Energy jobs are powering our homes, our businesses, and our economic growth. Data released this week from the Department of Energy shows that from 2015 to 2016, the energy sector saw employment rise about 5%, adding over 300,000 jobs and accounting for 14% of the nation’s total job growth. All while U.S. CO2 emissions fell to their lowest level in 25 years.
Throughout the past few years, the energy sector has seen a shift from traditional power sources such as coal, to new booming industries such as natural gas and renewables. But does cleaner energy have to come at the expense of American jobs? Not necessarily.
The Department of Energy report shows that the majority of the energy employment growth is attributable to the renewables sector, which saw a 25% increase in solar jobs and a 32% increase in wind jobs. Despite regulatory uncertainty, renewable energy continues to thrive as states and companies make investments to meet both government regulations and consumer demand for clean energy. Republican Governors such as, Gov. John Kasich (Ohio), Gov. Rick Snyder (Michigan) and Gov. Bruce Rauner (Illinois), have all supported renewable energy in their states, citing local job growth as a primary reason for their support.
Looking forward, there are many reasons to be optimistic about the energy jobs in 2017. The DOE report states that firms predict about 5% overall employment growth, with energy efficiency employers projected to have the highest growth rate.
The DOE report notes there is still plenty of room for improvement in the energy workforce. Both gender and racial diversity is lagging behind, with only 22-34% female employment, compared to a national average of 47%. Ethnic and racial diversity is also slightly below than the national average. And overall, the power sector is facing high rate of retirement and a lack of skilled workers to replace those entering retirement age.
In order to sustain the progress already underway, a shift is needed to address skill gaps and fill in positions that will be lost to retirement. Through job training programs, both new workers and workers shifting from declining industries such as coal, can learn the skills required to fill employment needs. By adapting to changes in the sector, energy employment can continue to develop and grow.

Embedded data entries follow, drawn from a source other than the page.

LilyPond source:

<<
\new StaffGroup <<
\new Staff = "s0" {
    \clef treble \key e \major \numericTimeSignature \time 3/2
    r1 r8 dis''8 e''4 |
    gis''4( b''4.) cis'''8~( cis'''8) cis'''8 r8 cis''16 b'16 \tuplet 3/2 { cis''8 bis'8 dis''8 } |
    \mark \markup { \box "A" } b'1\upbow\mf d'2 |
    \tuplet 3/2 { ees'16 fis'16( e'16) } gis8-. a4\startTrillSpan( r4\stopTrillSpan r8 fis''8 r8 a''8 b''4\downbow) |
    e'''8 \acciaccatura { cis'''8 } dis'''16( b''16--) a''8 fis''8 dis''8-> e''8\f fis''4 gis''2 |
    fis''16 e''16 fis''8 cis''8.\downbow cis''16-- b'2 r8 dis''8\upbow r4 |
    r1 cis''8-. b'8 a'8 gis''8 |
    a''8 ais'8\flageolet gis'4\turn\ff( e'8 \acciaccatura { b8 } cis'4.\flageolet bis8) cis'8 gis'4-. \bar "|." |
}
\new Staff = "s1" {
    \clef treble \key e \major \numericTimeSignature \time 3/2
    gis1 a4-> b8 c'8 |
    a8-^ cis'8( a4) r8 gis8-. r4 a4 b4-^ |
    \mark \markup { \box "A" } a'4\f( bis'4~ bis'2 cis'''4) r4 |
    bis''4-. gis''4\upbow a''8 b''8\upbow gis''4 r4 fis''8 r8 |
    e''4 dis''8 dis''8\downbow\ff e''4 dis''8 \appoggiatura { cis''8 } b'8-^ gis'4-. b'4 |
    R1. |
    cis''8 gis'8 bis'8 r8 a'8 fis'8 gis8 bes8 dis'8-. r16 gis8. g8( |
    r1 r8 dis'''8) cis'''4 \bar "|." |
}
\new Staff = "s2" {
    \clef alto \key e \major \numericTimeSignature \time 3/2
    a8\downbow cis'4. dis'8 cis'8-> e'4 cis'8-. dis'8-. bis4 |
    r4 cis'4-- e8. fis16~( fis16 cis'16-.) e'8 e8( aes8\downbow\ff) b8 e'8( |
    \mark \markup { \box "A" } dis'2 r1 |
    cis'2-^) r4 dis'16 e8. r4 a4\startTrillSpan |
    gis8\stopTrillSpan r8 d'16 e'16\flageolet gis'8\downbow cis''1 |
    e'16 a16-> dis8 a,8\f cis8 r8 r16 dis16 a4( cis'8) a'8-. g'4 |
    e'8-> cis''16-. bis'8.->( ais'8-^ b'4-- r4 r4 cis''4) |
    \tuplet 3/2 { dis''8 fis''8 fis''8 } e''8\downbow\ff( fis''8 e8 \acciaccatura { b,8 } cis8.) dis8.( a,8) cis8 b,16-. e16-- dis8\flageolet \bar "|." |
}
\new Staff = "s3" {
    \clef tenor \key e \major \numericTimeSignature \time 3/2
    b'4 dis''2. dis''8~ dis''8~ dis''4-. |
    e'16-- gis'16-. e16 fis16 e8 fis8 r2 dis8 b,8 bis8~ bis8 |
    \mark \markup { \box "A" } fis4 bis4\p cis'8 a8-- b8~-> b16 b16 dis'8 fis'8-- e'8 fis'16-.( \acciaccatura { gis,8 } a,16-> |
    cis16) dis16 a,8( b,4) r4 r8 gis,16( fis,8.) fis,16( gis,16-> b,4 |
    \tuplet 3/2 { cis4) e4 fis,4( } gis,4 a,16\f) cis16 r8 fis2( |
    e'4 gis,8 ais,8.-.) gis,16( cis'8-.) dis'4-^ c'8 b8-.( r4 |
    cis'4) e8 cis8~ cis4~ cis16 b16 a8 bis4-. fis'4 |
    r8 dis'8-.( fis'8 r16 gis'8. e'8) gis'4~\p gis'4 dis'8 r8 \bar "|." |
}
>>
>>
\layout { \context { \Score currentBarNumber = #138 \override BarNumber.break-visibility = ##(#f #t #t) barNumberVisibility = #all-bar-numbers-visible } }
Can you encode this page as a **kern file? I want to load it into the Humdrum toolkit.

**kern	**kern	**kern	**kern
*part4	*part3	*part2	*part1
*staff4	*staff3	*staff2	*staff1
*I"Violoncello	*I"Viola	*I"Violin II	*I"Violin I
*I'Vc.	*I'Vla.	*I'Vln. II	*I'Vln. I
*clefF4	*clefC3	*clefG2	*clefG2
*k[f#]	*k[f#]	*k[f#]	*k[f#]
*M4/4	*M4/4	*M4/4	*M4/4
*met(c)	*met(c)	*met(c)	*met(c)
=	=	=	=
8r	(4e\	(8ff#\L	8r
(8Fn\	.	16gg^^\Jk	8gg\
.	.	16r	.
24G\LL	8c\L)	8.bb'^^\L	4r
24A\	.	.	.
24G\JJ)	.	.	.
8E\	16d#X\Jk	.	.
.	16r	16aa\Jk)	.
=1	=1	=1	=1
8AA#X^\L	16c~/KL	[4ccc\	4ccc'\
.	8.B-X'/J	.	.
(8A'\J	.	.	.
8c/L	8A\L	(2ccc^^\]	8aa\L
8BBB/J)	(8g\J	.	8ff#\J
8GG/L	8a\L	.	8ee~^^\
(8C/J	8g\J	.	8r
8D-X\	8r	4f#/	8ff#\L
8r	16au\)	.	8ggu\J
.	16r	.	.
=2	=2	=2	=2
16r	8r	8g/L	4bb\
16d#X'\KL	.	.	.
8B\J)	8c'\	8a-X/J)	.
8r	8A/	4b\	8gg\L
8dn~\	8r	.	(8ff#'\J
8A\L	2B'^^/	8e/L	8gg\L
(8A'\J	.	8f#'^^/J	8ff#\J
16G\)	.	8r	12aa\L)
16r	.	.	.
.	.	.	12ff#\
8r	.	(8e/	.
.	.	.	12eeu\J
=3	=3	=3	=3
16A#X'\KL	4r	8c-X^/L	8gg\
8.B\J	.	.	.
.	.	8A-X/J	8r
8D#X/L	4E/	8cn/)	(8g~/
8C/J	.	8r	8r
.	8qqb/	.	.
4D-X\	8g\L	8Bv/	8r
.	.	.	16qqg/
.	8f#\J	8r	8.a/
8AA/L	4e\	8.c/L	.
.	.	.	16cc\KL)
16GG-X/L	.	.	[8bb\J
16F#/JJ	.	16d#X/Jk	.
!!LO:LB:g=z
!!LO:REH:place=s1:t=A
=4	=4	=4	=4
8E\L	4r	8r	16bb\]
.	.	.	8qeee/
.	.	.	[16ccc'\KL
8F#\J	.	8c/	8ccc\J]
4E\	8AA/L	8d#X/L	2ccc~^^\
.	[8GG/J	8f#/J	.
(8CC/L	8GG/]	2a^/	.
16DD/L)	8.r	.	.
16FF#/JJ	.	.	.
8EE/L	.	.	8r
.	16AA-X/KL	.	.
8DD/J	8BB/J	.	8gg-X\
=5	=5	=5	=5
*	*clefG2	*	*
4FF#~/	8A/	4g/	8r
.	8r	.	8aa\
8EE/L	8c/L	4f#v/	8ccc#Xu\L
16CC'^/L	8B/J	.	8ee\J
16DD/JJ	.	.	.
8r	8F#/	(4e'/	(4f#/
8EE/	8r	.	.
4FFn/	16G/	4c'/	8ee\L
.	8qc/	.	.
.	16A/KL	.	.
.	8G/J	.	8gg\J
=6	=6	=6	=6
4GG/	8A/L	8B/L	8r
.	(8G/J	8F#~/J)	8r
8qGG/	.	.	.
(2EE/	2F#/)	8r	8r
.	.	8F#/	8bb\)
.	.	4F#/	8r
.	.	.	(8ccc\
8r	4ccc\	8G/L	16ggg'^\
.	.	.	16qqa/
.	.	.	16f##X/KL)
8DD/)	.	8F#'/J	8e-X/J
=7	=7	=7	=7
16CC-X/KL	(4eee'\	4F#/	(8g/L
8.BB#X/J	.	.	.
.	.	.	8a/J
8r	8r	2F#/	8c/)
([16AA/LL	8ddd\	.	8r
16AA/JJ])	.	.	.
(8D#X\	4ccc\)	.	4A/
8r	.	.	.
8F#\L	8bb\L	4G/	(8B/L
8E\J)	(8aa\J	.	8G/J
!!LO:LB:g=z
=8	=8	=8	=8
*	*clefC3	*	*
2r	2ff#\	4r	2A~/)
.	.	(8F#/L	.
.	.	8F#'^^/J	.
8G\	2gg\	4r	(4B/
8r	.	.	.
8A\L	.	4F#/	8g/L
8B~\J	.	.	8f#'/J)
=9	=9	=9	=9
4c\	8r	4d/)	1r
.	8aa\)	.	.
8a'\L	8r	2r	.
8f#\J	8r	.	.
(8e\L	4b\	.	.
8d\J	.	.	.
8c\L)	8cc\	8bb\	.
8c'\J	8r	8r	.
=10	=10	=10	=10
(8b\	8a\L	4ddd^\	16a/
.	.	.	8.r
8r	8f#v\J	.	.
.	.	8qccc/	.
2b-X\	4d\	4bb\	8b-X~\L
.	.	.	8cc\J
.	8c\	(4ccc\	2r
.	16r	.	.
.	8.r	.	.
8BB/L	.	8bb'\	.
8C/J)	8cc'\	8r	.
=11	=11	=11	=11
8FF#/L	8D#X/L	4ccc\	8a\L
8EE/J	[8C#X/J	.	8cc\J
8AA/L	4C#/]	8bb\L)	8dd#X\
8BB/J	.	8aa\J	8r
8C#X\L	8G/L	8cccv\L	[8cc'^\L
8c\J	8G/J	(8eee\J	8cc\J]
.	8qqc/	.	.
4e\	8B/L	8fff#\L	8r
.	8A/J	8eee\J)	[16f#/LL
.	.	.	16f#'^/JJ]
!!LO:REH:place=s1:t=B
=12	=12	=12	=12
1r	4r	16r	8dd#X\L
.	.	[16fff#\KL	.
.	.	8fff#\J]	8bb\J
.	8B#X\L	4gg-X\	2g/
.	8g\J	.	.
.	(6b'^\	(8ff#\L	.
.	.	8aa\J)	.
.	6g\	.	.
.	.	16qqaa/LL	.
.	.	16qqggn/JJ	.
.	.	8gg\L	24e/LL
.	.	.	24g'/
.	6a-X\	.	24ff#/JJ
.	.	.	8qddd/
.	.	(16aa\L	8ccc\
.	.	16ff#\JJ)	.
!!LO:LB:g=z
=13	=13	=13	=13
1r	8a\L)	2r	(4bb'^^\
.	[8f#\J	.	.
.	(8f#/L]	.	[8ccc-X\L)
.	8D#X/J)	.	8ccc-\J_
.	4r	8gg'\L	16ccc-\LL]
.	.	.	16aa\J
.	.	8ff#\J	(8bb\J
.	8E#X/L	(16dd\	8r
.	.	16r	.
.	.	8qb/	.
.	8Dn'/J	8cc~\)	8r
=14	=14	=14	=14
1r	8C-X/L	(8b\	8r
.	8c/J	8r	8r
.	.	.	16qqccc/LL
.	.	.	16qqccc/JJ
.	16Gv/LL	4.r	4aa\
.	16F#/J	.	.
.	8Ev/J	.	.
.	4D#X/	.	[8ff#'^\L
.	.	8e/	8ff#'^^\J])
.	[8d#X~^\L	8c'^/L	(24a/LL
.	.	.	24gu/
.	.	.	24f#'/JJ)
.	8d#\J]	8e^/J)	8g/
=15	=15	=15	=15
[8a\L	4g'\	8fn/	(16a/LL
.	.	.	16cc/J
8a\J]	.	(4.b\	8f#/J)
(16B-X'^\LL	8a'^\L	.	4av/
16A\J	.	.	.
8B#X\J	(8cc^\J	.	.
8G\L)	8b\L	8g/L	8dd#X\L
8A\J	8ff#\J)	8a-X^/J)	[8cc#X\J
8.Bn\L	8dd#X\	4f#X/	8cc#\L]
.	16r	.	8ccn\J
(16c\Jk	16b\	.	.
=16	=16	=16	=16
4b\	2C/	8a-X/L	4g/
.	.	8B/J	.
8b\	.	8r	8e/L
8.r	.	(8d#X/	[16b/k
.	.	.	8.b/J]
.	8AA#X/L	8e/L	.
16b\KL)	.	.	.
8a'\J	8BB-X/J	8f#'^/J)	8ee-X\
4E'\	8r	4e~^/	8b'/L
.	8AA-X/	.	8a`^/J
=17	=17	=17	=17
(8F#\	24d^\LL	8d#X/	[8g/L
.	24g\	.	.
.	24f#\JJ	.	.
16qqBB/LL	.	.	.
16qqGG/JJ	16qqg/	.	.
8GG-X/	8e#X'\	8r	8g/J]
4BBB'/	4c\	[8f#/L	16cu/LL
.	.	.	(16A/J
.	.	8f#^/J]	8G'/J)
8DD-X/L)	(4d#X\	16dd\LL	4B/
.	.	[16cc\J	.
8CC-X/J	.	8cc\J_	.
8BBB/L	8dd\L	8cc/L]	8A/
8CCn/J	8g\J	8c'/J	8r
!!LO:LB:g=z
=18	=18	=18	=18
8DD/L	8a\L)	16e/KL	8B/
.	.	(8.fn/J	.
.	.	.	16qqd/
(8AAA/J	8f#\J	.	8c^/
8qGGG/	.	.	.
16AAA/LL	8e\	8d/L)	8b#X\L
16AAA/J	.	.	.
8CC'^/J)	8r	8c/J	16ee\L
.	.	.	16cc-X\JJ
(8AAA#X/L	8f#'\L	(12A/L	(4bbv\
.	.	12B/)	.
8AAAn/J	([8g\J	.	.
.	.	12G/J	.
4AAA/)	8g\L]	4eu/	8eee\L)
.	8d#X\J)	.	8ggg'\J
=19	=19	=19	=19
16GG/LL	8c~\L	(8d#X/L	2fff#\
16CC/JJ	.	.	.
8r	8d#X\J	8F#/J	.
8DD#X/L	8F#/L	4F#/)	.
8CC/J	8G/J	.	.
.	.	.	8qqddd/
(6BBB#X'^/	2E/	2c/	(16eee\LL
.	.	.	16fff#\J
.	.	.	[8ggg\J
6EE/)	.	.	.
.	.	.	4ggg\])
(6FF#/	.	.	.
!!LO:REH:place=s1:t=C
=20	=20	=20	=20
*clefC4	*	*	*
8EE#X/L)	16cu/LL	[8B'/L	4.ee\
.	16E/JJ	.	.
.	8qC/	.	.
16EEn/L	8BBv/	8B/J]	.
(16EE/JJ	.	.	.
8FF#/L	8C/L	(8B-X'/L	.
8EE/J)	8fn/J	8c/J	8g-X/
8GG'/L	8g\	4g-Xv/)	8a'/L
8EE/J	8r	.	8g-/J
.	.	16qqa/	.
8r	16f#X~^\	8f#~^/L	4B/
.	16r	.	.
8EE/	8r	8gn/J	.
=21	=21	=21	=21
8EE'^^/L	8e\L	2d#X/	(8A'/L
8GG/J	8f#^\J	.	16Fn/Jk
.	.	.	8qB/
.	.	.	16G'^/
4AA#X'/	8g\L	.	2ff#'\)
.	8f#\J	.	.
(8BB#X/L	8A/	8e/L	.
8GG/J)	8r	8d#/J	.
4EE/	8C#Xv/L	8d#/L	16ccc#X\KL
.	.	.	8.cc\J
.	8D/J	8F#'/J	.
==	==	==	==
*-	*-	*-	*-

President-elect Trump has said that he is committed to bringing back coal jobs but those jobs may be hard to revive with the transition to natural gas and renewables already well underway. Coal mining and extraction employment hit a peak high in 2012 and has since been steadily declining, falling from just under 90,000 jobs in 2016 to 53,000 jobs in 2016. Experts agree that reversing the downward trend in coal would be next to impossible without huge subsidies for the industry.
Perhaps a better promise for the new administration is a commitment to transition workers to new natural gas and renewable jobs. While coal mining jobs may not be recoverable, there is untapped potential in energy efficiency and renewable energy jobs waiting to be developed.